The results could be summarised under five overarching themes. Strong political commitment, combined with bureaucratic competence, facilitated implementation and functioning of primary care. The insights developed through multi-sectoral training helped local governments (LGs) get involve and engage with the health system as a team in order to plan and implement interventions. The decentralised governance structures enabled re-engineering of PHCs by mobilisation of financial resources, provision of human resources, infrastructure modification, and enhanced community participation at various levels. Non-uniformity of commitment, sub-optimal engagement of urban LGs and issues of sustainability and monitoring were the shortcomings observed.
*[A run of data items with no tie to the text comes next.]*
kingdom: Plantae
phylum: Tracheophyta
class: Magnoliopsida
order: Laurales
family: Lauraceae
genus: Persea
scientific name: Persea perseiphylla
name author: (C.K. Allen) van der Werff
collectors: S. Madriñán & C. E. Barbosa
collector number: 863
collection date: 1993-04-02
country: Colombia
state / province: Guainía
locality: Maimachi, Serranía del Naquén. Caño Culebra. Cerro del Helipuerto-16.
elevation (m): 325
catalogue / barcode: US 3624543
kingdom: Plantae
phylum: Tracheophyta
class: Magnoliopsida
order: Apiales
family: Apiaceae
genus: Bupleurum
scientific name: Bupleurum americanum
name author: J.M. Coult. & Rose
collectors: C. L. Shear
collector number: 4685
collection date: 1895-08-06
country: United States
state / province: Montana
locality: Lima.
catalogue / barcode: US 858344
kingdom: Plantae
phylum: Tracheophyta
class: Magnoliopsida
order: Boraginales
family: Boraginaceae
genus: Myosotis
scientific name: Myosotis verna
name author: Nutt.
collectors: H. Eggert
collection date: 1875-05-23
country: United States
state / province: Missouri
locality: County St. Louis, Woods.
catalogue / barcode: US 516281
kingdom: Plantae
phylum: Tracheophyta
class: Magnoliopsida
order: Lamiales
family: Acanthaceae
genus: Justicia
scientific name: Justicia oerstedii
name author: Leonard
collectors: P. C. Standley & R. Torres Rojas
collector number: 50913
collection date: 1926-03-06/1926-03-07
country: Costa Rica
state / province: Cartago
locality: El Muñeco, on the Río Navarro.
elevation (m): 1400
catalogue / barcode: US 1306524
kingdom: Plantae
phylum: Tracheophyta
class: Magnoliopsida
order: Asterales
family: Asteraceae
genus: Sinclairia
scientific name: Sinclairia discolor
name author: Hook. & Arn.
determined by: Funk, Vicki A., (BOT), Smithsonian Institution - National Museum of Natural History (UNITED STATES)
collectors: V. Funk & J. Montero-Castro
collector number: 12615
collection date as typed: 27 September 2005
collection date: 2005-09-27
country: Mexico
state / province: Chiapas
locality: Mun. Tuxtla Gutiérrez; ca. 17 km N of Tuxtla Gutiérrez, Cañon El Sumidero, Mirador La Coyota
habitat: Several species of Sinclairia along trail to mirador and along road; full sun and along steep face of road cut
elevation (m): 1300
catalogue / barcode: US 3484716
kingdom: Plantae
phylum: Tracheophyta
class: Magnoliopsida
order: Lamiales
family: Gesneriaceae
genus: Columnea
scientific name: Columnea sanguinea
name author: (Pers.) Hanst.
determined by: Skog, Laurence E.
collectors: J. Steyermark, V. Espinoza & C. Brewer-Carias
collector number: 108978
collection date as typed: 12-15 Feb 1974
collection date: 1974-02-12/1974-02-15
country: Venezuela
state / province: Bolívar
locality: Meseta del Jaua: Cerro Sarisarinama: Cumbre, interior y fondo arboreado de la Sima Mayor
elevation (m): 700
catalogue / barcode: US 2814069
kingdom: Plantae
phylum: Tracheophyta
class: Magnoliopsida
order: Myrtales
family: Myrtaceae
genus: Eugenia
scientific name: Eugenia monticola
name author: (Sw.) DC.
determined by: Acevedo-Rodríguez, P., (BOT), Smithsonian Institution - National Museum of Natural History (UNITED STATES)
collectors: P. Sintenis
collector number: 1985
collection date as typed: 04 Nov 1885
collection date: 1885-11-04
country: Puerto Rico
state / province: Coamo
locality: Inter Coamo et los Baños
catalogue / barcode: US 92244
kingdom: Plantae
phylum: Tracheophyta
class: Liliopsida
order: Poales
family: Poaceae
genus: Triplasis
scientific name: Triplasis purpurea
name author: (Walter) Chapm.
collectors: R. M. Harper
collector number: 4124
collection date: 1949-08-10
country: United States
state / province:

Decentralised governance played a positive role in the re-engineering of PHCs, which was utilised as a platform to demonstrate best practices in health governance through a participatory approach. The importance of empowering LGs through capacity building to address challenges in achieving primary care SDGs is highlighted in this study.
在可持续发展目标(SDGs)的背景下,印度喀拉拉邦将现有的初级卫生保健中心(PHCs)改造为方便民众的家庭健康中心(FHCs),作为一项基于使命的()倡议的一部分,以提供全面的初级保健服务。预计该使命的实施和运作将利用权力下放的治理方式。本研究探讨了权力下放的治理如何影响初级保健的重组。
本研究采用探索性方法,运用定性研究方法:关键信息人访谈(n = 8)、深入访谈(n = 20)和文件审查。采用演绎编码进行主题分析,并将出现的主题按照一个框架进行组织。
结果可归纳为五个总体主题。强有力的政治承诺与官僚能力相结合,促进了初级保健的实施和运作。通过多部门培训形成的见解有助于地方政府(LGs)作为一个团队参与并融入卫生系统,以便规划和实施干预措施。权力下放的治理结构通过筹集财政资源、提供人力资源、改造基础设施以及加强各级社区参与,实现了初级卫生保健中心的重新设计。观察到的不足之处包括承诺的不一致、城市地方政府的参与度欠佳以及可持续性和监测问题。
权力下放的治理在初级卫生保健中心的重新设计中发挥了积极作用,该中心被用作一个平台,通过参与式方法展示卫生治理的最佳实践。本研究强调了通过能力建设增强地方政府能力以应对实现初级保健可持续发展目标过程中挑战的重要性。